[What is being asked]: Search the material below for "right" and copy every line where it occurs.

[Supplied material]:
>>

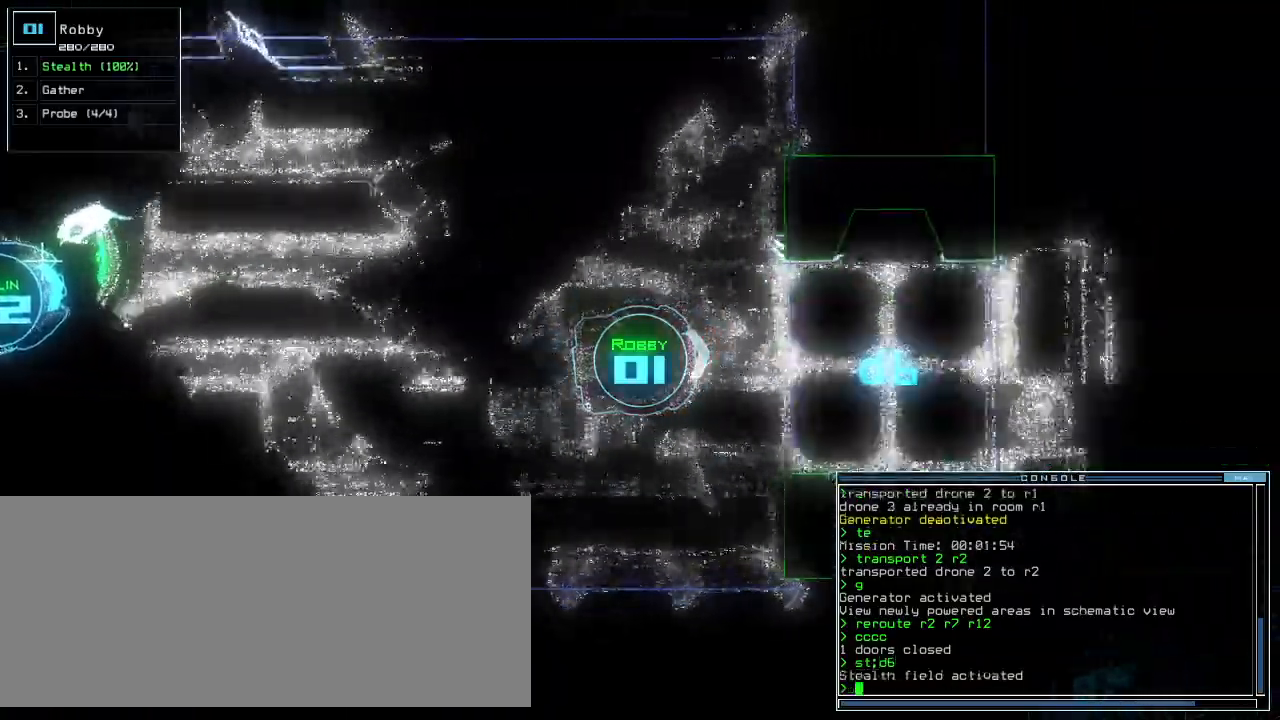
{"keys": ["up"], "events": [[140, "right", "down"], [220, "right", "up"]]}
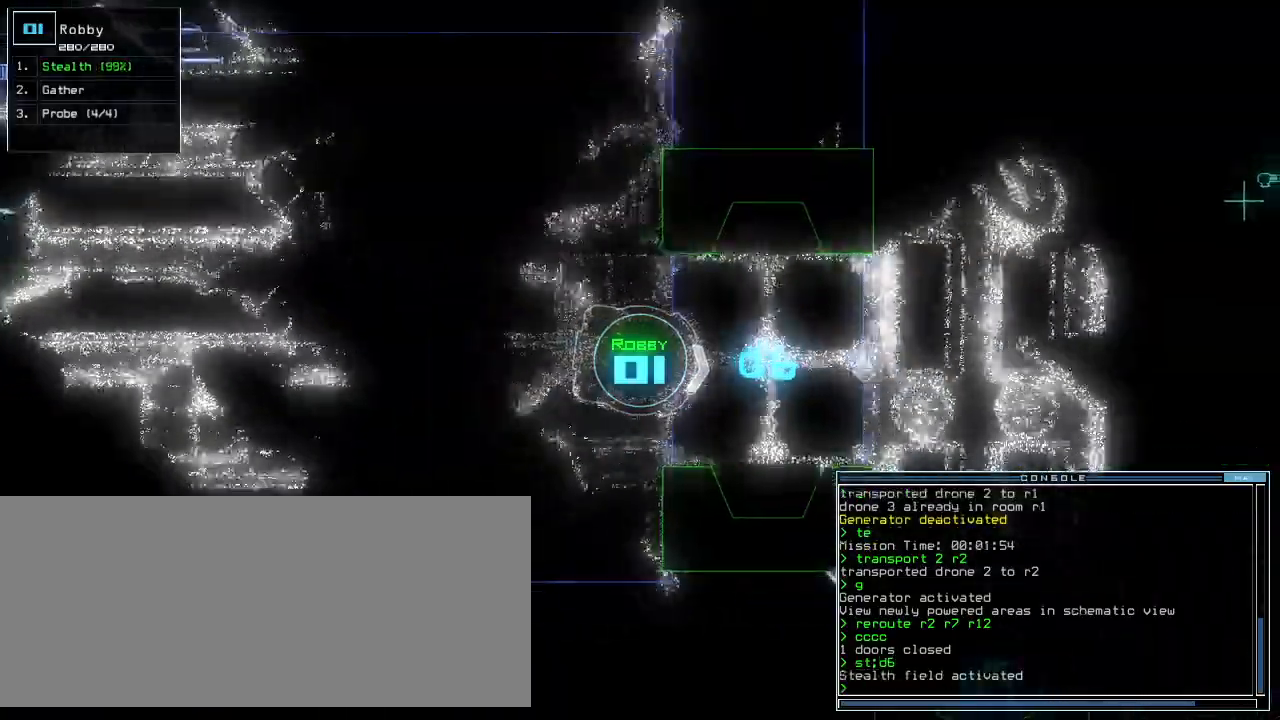
{"keys": ["up"], "events": [[240, "left", "down"], [300, "left", "up"]]}
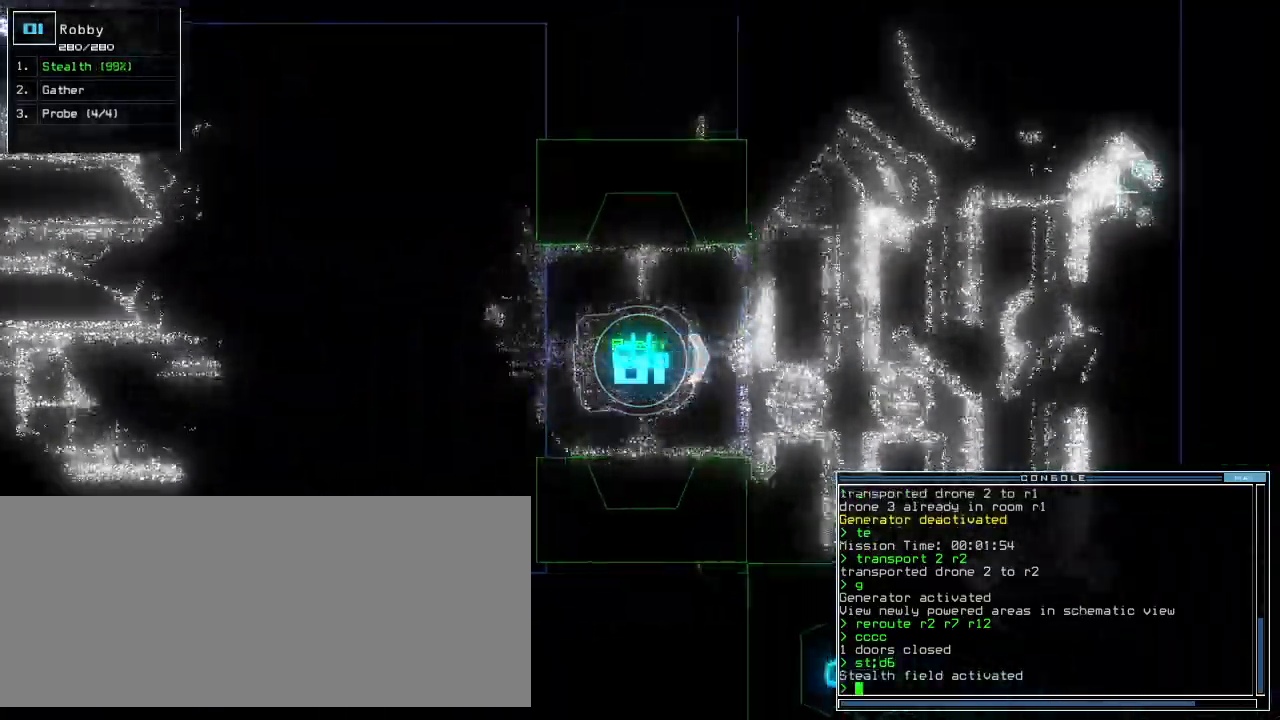
{"keys": ["right", "up"], "events": [[140, "d", "down"], [220, "d", "up"], [400, "right", "down"]]}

<<

[Answer to this exercise]:
{"keys": ["up"], "events": [[140, "right", "down"], [220, "right", "up"]]}
{"keys": ["right", "up"], "events": [[140, "d", "down"], [220, "d", "up"], [400, "right", "down"]]}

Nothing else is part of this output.